Inside the main lobby, artist Jenny Holzer created an LED installation with glowing text moving across wide plastic panels. The wall measures 65 ft wide and 14 ft tall. Holzer worked with Klara Silverstein, the wife of Larry Silverstein, to select poetry for the art installation. The wall of the lobby is structurally fortified as a security measure. On the upper stories, some tenants customized the design of their spaces. The space occupied by Mansueto Ventures was designed to maximize natural light exposure and has an open floor plan. The 40th-floor space used by the New York Academy of Sciences was designed by H3 Hardy Collaboration Architecture and includes a reception lobby with an openwork screen; a 296-seat event room; and a horizontal 72 ft mural.

7 World Trade Center is equipped with Otis destination elevators to reduce dwell times and travel times. After pressing their destination floor number on a keypad in the lobby, passengers are directed to specific elevators that will stop at the selected floor; the elevator cabs do not contain buttons. The elevator system is integrated with the lobby key-card system, which can identify the floor on which an employee works, then automatically call an elevator for that floor.

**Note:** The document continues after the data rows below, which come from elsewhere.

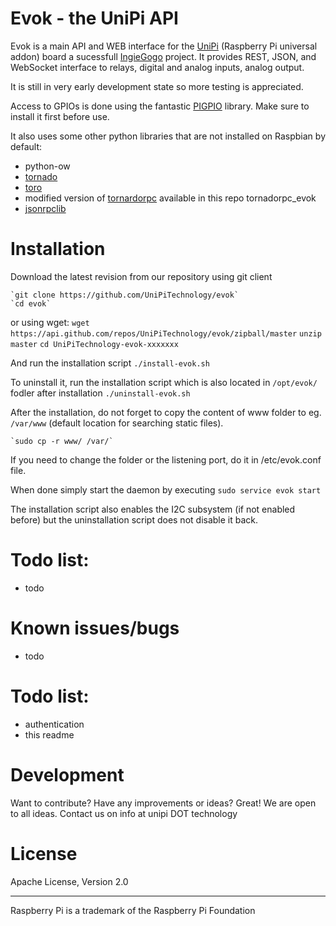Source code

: # Evok - the UniPi API

Evok is a main API and WEB interface for the [UniPi] (Raspberry Pi universal addon) board a sucessfull [IngieGogo] project. It provides REST, JSON, and WebSocket interface to relays, digital and analog inputs, analog output.

It is still in very early development state so more testing is appreciated.

Access to GPIOs is done using the fantastic [PIGPIO] library. Make sure to install it first before use.

It also uses some other python libraries that are not installed on Raspbian by default:
* python-ow
* [tornado]
* [toro]
* modified version of [tornardorpc] available in this repo tornadorpc_evok
* [jsonrpclib]


Installation
============
Download the latest revision from our repository using git client

    `git clone https://github.com/UniPiTechnology/evok`
    `cd evok`

or using wget:
    `wget https://api.github.com/repos/UniPiTechnology/evok/zipball/master`
    `unzip master`
    `cd UniPiTechnology-evok-xxxxxxx`

And run the installation script
    `./install-evok.sh`

To uninstall it, run the installation script which is also located in `/opt/evok/` fodler after installation
    `./uninstall-evok.sh`

After the installation, do not forget to copy the content of www folder to eg. `/var/www` (default location for searching static files).

    `sudo cp -r www/ /var/`

If you need to change the folder or the listening port, do it in /etc/evok.conf file.

When done simply start the daemon by executing `sudo service evok start`

The installation script also enables the I2C subsystem (if not enabled before) but the uninstallation script does not disable it back.


Todo list:
============
 * todo

Known issues/bugs
============
* todo

Todo list:
============
* authentication
* this readme

Development
============
Want to contribute? Have any improvements or ideas? Great! We are open to all ideas. Contact us on info at unipi DOT technology

License
============
Apache License, Version 2.0

----
Raspberry Pi is a trademark of the Raspberry Pi Foundation

[IngieGogo]:https://www.indiegogo.com/projects/unipi-the-universal-raspberry-pi-add-on-board
[UniPi]:http://www.unipi.technology
[PIGPIO]:http://abyz.co.uk/rpi/pigpio/
[tornado]:https://pypi.python.org/pypi/tornado/
[toro]:https://pypi.python.org/pypi/toro/
[tornardorpc]:https://github.com/joshmarshall/tornadorpc
[jsonrpclib]:https://github.com/joshmarshall/jsonrpclib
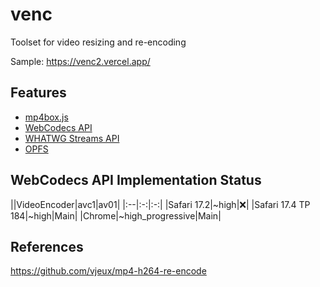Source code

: # venc
Toolset for video resizing and re-encoding

Sample: https://venc2.vercel.app/

## Features
- [mp4box.js](https://github.com/gpac/mp4box.js/)
- [WebCodecs API](https://developer.mozilla.org/en-US/docs/Web/API/WebCodecs_API)
- [WHATWG Streams API](https://developer.mozilla.org/ja/docs/Web/API/Streams_API)
- [OPFS](https://developer.mozilla.org/ja/docs/Web/API/File_System_API/Origin_private_file_system)

## WebCodecs API Implementation Status

||VideoEncoder|avc1|av01|
|:--|:-:|:-:|
|Safari 17.2|~high|❌|
|Safari 17.4 TP 184|~high|Main|
|Chrome|~high_progressive|Main|

## References
https://github.com/vjeux/mp4-h264-re-encode
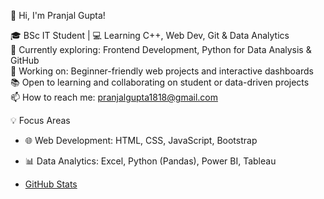 👋 Hi, I'm Pranjal Gupta!

🎓 BSc IT Student | 💻 Learning C++, Web Dev, Git & Data Analytics  
🌱 Currently exploring: Frontend Development, Python for Data Analysis & GitHub  
🔭 Working on: Beginner-friendly web projects and interactive dashboards  
📚 Open to learning and collaborating on student or data-driven projects  
📫 How to reach me: pranjalgupta1818@gmail.com

💡 Focus Areas
- 🌐 Web Development: HTML, CSS, JavaScript, Bootstrap  
- 📊 Data Analytics: Excel, Python (Pandas), Power BI, Tableau

- [GitHub Stats](https://github-readme-stats.vercel.app/api?username=YOUR_USERNAME&show_icons=true&theme=default)

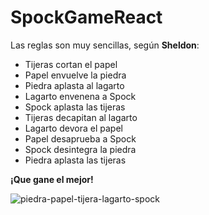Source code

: # SpockGameReact
Las reglas son muy sencillas, según **Sheldon**:
 * Tijeras cortan el papel
 * Papel envuelve la piedra
 * Piedra aplasta al lagarto
 * Lagarto envenena a Spock
 * Spock aplasta las tijeras
 * Tijeras decapitan al lagarto
 * Lagarto devora el papel
 * Papel desaprueba a Spock
 * Spock desintegra la piedra 
 * Piedra aplasta las tijeras

**¡Que gane el mejor!**

 
   ![piedra-papel-tijera-lagarto-spock](https://github.com/Kilopolo/SpockGameReact/assets/118187535/1121a5fb-b266-47c3-a7ec-bb70d3c76ad3)



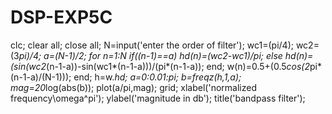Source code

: # DSP-EXP5C
clc;
clear all;
close all;
N=input('enter the order of filter');
wc1=(pi/4);
wc2=(3*pi)/4;
a=(N-1)/2;
for n=1:N
 if((n-1)==a)
 hd(n)=(wc2-wc1)/pi;
 else
 hd(n)=(sin(wc2*(n-1-a))-sin(wc1*(n-1-a)))/(pi*(n-1-a));
 end;
 w(n)=0.5+(0.5*cos(2*pi*(n-1-a)/(N-1)));
end;
h=w.*hd;
a=0:0.01:pi;
b=freqz(h,1,a);
mag=20*log(abs(b));
plot(a/pi,mag);
grid;
xlabel('normalized frequency\omega^pi');
ylabel('magnitude in db');
title('bandpass filter');
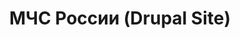 ---
title: МЧС России (Drupal Site)
category: Web Desing
category_slug: f-webd f-wdev
type: gallery
image: assets/img/works/caribank/caribank_cover.jpg
gallery: assets/img/works/caribank/caribank_home_main.jpg,assets/img/works/caribank/00_Home Caribbean Development Bank_00.jpg,assets/img/works/caribank/01_Home Caribbean Development Bank_01.jpg,assets/img/works/caribank/02_Home Caribbean Development Bank_02.jpg,assets/img/works/caribank/03_Home Caribbean Development Bank_03.jpg,assets/img/works/caribank/04_Home Caribbean Development Bank_04.jpg,assets/img/works/caribank/05_About Us Caribbean Development Bank.jpg,assets/img/works/caribank/06_Sectors & Themes Caribbean Development Bank_02.jpg,assets/img/works/caribank/07_Sectors & Themes Caribbean Development Bank_01.jpg,assets/img/works/caribank/08_Resource Library Caribbean Development Bank.jpg,assets/img/works/caribank/09_Programmes Caribbean Development Bank.jpg,assets/img/works/caribank/10_Procurement Caribbean Development Bank.jpg,assets/img/works/caribank/11_Policies & Strategies Caribbean Development Bank.jpg,assets/img/works/caribank/12_Our Work Caribbean Development Bank.jpg,assets/img/works/caribank/13_Non-Borrowing Members Caribbean Development Bank.jpg,assets/img/works/caribank/14_News & Events Caribbean Development Bank.jpg,assets/img/works/caribank/15_Investors Caribbean Development Bank.jpg,assets/img/works/caribank/16_Evaluation Caribbean Development Bank.jpg,assets/img/works/caribank/17_Corporate Governance Caribbean Development Bank.jpg,assets/img/works/caribank/18_Contact Us Caribbean Development Bank.jpg,assets/img/works/caribank/19_Careers Caribbean Development Bank_02.jpg,assets/img/works/caribank/20_Careers Caribbean Development Bank_01.jpg,assets/img/works/caribank/21_Borrowing Members Caribbean Development Bank.jpg,assets/img/works/caribank/22_Bank Organisation Caribbean Development Bank.jpg,assets/img/works/caribank/23_Bank History Caribbean Development Bank.jpg,assets/img/works/caribank/caribank_slider.gif
---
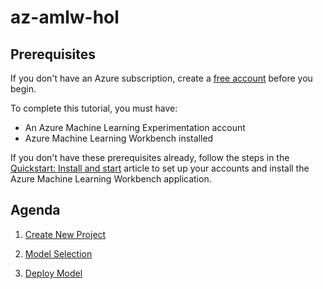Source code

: # az-amlw-hol

## Prerequisites

If you don't have an Azure subscription, create a [free account](https://azure.microsoft.com/free/?WT.mc_id=A261C142F) before you begin.

To complete this tutorial, you must have:
- An Azure Machine Learning Experimentation account
- Azure Machine Learning Workbench installed

If you don't have these prerequisites already, follow the steps in the [Quickstart: Install and start](https://docs.microsoft.com/en-us/azure/machine-learning/service/quickstart-installation) article to set up your accounts and install the Azure Machine Learning Workbench application. 

## Agenda

1. [Create New Project](./01.CreateNewProject.md)

1. [Model Selection](./02.ModelSelection.md)

1. [Deploy Model](./03.DeployModel.md)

WSP Cantor Seinuk served as structural engineer on the project, while Jaros, Baum & Bolles was the MEP engineer. Nearly 30 percent of structural steel used in the building consists of recycled steel. Rainwater is collected and used for irrigation of the park and to cool the building. Along with other sustainable design features, the building is designed to allow in plenty of natural light, power is metered to tenants to encourage them to conserve energy, the heating steam is reused to generate some power for the building, and recycled materials are used for insulation and interior materials.

The building was promoted as one of the safest skyscrapers in the U.S. upon its completion According to Silverstein Properties, it "incorporate[s] a host of life-safety enhancements that will become the prototype for new high-rise construction." The building has 2 ft reinforced-concrete and fireproofed elevator and stairway access shafts. The original building used only drywall to line these shafts. The stairways are wider than in the original building to permit faster egress.